A parte técnica, por sua vez, é inteiramente irrepreensível. Investindo no começo em belíssimos planos plongées (câmera acima dos elementos em cena) que retratam a situação vulnerável daquelas crianças, Barras e David Toutevoix, o diretor de fotografia, compõem enquadramentos que, em sua economia, são elegantes e precisos. Obviamente, cada plano foi pensado com carinho e calculado milimetricamente. E a montagem de Valentin Rotelli respeita todo esse carinho economizando nos cortes e dando tempo para que cada plano possa ter o seu potencial desenvolvido. Além disso, o competente e também preciso trabalho da direção de arte contribui para a beleza plástica e temática dos enquadramentos.
No entanto, nada disso é tão brilhante quanto o design de som do filme. Diegéticos, os sons ressaltados pela mixagem servem tanto para antecipar a próxima cena quanto para refletir os medos e desejos do protagonista. Quando Abobrinha está preso no sótão, ouvimos barulhos de carros na rua, simbolizando que o desejo dele era estar do lado de fora; no momento em que chega no orfanato e começa a arrumar as coisas no quarto, ouve-se as brincadeiras das crianças que ele tanto receia conhecer; e no instante em que Simon não o deixa dormir, escutamos barulhos de grilos, indicando que, novamente, ele queria estar do lado de fora, livre. Já em um momento específico compartilhado por Abobrinha e Camille, ouvimos aumentadas as batidas de coração do protagonista (desta vez, o som não é diegético), um uso maravilhoso do recurso.

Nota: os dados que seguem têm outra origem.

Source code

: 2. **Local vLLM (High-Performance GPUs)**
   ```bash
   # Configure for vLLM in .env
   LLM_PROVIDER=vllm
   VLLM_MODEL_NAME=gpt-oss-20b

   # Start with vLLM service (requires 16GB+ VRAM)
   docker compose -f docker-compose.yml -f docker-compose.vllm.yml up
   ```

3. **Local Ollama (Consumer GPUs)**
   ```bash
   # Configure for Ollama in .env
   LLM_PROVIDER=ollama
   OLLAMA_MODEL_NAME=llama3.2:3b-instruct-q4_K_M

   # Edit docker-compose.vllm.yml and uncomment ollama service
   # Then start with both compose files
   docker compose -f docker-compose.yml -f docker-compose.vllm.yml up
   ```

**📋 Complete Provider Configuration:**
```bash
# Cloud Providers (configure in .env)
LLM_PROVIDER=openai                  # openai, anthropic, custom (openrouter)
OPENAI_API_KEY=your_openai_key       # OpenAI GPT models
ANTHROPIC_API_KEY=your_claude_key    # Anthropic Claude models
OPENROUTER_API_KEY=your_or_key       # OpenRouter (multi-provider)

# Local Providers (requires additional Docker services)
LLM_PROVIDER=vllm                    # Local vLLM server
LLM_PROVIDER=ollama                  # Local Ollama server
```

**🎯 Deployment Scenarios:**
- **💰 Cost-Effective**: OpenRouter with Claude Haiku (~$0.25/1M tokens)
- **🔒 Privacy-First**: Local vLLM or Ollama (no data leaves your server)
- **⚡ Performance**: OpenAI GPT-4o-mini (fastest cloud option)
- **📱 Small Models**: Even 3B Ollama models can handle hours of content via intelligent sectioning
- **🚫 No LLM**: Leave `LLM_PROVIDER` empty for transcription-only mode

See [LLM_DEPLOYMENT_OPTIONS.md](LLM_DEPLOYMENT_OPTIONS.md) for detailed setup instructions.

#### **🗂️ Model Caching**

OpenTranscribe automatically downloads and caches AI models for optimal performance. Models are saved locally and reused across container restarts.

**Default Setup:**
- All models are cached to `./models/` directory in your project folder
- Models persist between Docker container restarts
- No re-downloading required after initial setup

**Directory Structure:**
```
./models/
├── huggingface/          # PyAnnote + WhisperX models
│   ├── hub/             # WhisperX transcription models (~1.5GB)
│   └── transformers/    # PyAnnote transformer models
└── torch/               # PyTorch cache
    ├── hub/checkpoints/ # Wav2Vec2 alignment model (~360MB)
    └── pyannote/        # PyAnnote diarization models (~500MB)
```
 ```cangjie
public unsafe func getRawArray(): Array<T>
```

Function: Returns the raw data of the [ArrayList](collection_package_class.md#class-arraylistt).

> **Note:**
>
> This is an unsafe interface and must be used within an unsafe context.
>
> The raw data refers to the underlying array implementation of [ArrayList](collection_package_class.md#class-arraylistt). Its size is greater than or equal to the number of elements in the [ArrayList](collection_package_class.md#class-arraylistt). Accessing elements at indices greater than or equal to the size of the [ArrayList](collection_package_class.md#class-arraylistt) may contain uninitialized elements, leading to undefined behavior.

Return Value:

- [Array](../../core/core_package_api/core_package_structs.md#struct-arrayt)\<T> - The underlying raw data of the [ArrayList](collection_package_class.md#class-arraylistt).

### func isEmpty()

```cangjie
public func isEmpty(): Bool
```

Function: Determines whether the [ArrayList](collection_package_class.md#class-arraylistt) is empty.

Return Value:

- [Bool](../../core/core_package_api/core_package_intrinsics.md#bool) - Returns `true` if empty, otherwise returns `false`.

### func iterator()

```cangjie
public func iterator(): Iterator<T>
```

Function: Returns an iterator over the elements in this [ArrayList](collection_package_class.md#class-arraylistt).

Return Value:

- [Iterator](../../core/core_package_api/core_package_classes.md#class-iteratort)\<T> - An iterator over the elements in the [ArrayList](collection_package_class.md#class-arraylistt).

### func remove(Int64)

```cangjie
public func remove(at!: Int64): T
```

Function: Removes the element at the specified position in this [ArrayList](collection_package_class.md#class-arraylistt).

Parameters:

Com uma animação competente, Minha Vida De Abobrinha é um filme oscilante, por vezes problemático, mas, ainda assim, prazeroso de ser visto. Na mesma proporção que tem falhas, possui qualidades que merecem ser destacadas. E a história de crianças abruptamente retiradas de seus cotidianos e jogadas no redemoinho da vida adulta enternece qualquer coração.